Thursday, June 27, 2013

Not left behind



  As the youngest of three and a true daydreamer, I was given a healthy fear of being left behind.  I was never good at keeping up with two much more focused and braver siblings.  Often, the gap between our strides would widen until I would realize how far behind I was and rush to rejoin them.  Ian is not a daydreamer, he just is a lot younger than Luke and Levi.  He did not come in the nicely spaced
two years of his older brothers. Or even a reasonable three or four year spacing. It was the summer Luke was seven and Levi was five that Ian came into our lives.  And pictures changed from Luke and Levi side by side, to Luke and Levi with Ian far behind.  The gap is slowly closing as I take snap shots
of their adventures. 

I use to worry that Ian would be lonely.  He would feel like an add on child.  Feeling foolish for thinking we looked like parents that didn't have their act together. Not like the other families that planned and provided just the right spacing for siblings to share bus rides and friends.   I didn't know I had the expectation that all my children would be grouped tightly together until it didn't work out that way.  

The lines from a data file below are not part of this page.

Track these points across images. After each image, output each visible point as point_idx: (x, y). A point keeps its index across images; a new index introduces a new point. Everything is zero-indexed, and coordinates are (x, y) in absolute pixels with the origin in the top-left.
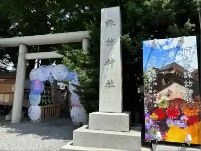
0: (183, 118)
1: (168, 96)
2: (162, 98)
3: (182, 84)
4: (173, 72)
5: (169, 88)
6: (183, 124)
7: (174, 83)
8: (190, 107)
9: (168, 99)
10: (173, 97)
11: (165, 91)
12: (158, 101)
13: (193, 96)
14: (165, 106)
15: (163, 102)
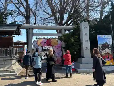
0: (109, 58)
1: (105, 52)
2: (104, 52)
3: (109, 48)
4: (106, 45)
5: (105, 50)
6: (109, 60)
7: (107, 49)
8: (111, 55)
9: (105, 53)
10: (107, 52)
11: (104, 51)
12: (103, 54)
13: (111, 52)
14: (105, 55)
15: (104, 54)
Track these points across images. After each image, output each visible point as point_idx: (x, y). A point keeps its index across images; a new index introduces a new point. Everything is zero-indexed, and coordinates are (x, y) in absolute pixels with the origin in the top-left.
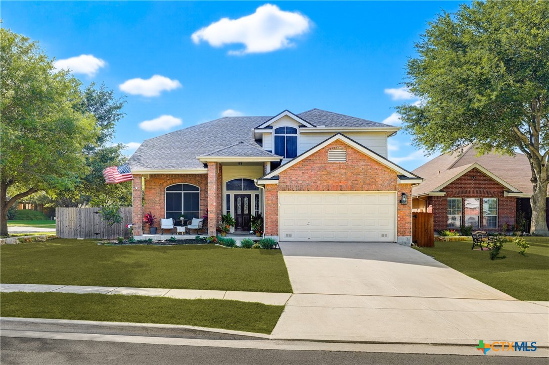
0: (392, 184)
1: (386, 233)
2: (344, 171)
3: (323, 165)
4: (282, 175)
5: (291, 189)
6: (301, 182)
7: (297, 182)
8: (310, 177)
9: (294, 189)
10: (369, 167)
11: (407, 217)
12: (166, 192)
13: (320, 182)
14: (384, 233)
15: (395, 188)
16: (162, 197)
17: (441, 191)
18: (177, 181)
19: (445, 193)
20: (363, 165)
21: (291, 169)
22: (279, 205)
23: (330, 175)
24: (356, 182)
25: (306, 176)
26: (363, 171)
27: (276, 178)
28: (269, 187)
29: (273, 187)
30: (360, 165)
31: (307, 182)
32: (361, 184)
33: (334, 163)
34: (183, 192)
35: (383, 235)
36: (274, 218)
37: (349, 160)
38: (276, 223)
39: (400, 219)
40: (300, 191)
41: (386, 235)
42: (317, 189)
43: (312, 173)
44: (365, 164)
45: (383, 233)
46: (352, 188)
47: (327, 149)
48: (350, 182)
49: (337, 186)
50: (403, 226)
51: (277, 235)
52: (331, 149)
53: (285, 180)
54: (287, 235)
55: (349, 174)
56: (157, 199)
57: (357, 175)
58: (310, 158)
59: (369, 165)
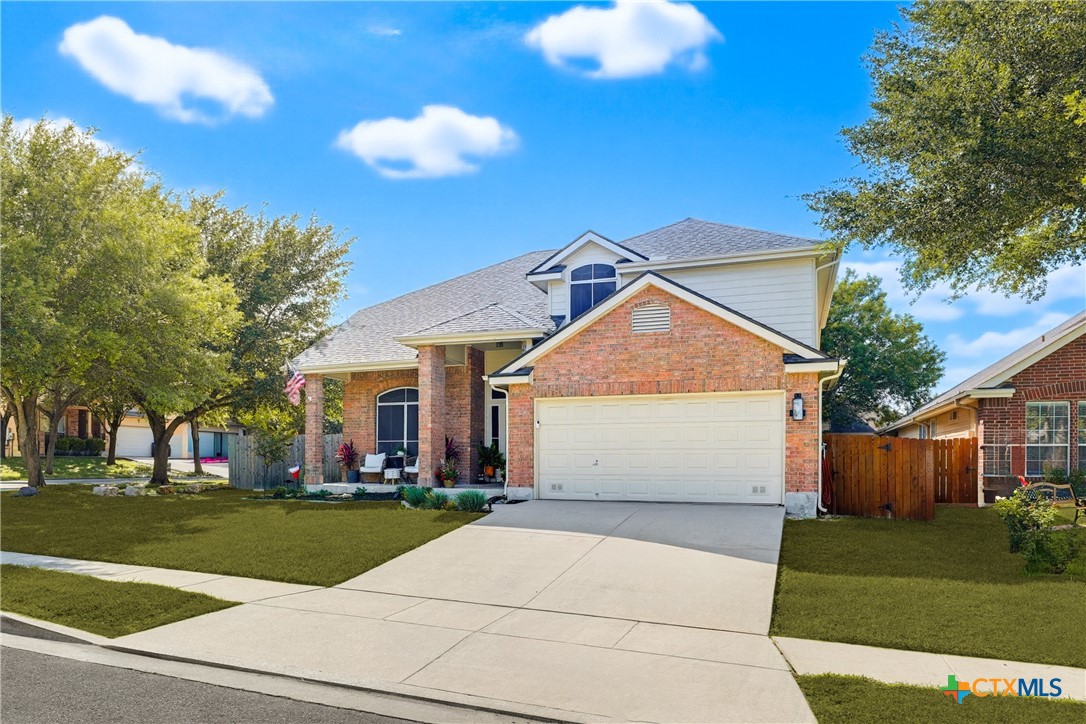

Funny that is how expectations work, they are silent until met with something different.  Then the loud voice of discontentment, what ifs, and why not echos through my thoughts.  Fear becomes louder than hope.  
I love this picture because it reminds me that our expectations and fears are wrong.  Ian loves to be in the middle ground.  He enjoys watching his big brothers charge ahead, call him forward, and rests in knowing I am safely behind watching it all.  He doesn't look ahead panicked that his stride does not match theirs.  He certainly isn't concerned that I am behind and not beside.  He is enjoying his own pace and making his own set of tracks, his own ripples.

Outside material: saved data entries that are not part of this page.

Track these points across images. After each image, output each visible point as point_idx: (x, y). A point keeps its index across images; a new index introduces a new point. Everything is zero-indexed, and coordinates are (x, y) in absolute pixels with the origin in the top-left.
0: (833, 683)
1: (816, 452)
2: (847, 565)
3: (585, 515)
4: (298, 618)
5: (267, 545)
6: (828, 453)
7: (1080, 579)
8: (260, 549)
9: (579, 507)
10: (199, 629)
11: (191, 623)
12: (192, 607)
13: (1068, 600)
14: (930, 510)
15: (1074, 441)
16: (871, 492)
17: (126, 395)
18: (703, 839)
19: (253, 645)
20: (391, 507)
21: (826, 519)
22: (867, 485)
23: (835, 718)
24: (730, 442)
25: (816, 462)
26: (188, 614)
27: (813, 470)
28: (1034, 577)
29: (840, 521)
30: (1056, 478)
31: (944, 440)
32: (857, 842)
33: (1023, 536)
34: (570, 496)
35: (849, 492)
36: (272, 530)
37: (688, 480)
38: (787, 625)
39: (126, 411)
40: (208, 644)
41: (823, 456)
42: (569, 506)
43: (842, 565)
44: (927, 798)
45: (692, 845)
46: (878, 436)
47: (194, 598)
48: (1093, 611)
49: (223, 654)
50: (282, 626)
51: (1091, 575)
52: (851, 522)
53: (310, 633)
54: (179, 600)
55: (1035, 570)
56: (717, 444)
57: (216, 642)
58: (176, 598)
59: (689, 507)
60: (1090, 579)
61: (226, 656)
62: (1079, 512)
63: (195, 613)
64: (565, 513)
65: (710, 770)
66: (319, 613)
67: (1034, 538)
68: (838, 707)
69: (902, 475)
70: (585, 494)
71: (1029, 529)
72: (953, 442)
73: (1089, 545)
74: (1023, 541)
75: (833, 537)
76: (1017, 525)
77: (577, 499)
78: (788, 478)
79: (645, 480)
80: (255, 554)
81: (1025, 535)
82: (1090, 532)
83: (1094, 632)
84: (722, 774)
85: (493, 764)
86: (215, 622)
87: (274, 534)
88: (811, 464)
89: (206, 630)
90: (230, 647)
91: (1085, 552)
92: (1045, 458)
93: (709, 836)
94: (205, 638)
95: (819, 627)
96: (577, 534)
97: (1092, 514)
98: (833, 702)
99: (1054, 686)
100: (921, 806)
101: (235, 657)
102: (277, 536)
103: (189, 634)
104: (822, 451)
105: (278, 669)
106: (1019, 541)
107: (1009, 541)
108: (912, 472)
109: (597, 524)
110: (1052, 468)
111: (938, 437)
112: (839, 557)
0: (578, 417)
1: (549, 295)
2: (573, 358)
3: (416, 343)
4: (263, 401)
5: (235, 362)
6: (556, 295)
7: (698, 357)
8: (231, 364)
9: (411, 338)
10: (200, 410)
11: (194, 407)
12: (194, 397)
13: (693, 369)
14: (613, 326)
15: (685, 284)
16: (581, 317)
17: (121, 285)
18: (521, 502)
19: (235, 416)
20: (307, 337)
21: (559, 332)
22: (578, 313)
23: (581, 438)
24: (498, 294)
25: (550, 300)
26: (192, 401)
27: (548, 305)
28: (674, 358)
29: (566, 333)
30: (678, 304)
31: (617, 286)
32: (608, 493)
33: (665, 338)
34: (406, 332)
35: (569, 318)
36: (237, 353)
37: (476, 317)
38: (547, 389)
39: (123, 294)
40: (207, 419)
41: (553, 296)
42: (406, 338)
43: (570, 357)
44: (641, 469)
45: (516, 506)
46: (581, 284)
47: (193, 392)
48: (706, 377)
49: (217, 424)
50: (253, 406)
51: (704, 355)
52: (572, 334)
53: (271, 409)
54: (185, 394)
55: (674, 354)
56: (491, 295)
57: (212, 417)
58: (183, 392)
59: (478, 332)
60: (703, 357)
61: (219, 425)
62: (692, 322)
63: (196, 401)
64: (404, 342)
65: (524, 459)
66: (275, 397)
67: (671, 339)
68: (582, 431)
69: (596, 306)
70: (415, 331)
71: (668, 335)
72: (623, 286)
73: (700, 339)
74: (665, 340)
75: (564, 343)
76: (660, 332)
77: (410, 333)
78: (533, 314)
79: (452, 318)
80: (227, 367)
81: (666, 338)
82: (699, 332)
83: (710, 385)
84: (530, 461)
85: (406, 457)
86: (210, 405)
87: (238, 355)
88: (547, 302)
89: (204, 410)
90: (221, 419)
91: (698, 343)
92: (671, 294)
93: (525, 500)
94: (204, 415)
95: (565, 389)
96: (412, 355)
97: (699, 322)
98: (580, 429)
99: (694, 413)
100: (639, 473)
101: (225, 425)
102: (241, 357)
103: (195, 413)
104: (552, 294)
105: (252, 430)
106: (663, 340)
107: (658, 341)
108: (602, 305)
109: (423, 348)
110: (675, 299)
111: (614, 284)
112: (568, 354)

It is so easy to get caught up in our expectations or someone else story that we forget to trust God's timing, spacing, and path set specifically for us.  When we fixate on how God unfolds life for others we begin to think He is withholding from us.  We can miss the blessings of the middle ground, the ripples and steps of them, because we are wishing to be further along or in a past that feels safer.

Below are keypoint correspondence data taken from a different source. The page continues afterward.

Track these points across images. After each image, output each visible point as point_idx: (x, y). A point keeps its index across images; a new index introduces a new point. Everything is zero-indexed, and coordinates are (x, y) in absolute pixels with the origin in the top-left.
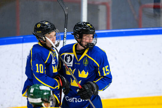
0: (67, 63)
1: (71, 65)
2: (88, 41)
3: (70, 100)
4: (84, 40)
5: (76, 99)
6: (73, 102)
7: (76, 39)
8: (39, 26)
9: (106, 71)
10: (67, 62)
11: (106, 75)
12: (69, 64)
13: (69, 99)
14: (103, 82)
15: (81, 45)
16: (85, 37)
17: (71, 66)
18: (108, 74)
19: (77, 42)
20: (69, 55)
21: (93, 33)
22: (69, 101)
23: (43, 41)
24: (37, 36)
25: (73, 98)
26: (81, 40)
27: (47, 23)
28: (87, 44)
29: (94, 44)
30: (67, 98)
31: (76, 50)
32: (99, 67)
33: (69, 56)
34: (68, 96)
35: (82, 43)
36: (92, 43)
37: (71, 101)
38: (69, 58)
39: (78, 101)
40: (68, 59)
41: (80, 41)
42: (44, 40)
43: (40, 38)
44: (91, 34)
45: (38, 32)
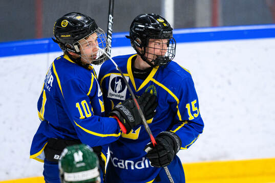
0: (116, 94)
1: (123, 97)
2: (157, 52)
3: (121, 165)
4: (151, 50)
5: (132, 162)
6: (127, 168)
7: (134, 47)
8: (65, 24)
9: (193, 110)
10: (116, 92)
11: (193, 118)
12: (119, 96)
13: (119, 164)
14: (188, 131)
15: (145, 59)
16: (152, 45)
17: (122, 99)
18: (196, 115)
19: (136, 53)
20: (118, 78)
21: (169, 37)
22: (119, 166)
23: (76, 52)
24: (62, 44)
25: (127, 162)
26: (144, 49)
27: (79, 18)
28: (156, 59)
29: (170, 58)
30: (115, 160)
31: (133, 69)
32: (178, 103)
33: (120, 80)
34: (117, 158)
35: (146, 55)
36: (166, 57)
37: (123, 167)
38: (119, 83)
39: (137, 167)
40: (117, 85)
41: (142, 51)
42: (78, 50)
43: (68, 47)
44: (164, 38)
45: (64, 36)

I am grateful for two older boys who are fearless and charge ahead in adventures.  Thankful for Ian  following the trails they have blazed and often times creating his own.  He is a reminder daily
 that expectations and time frames that disappoint at first, end up strengthening
our trust and faith in the end. A reminder that looking down at the steps taken
now is better than fixating on the future or wishing for the past.
To rest in the knowledge that we are not left behind and we are never alone in the journey.

"You will keep in perfect peace

all who trust in you,

all whose thoughts are fixed on you!"

Isaiah 26:3




1 comment:

  1. Such a good reminder. Thank you, Becca! Love to you.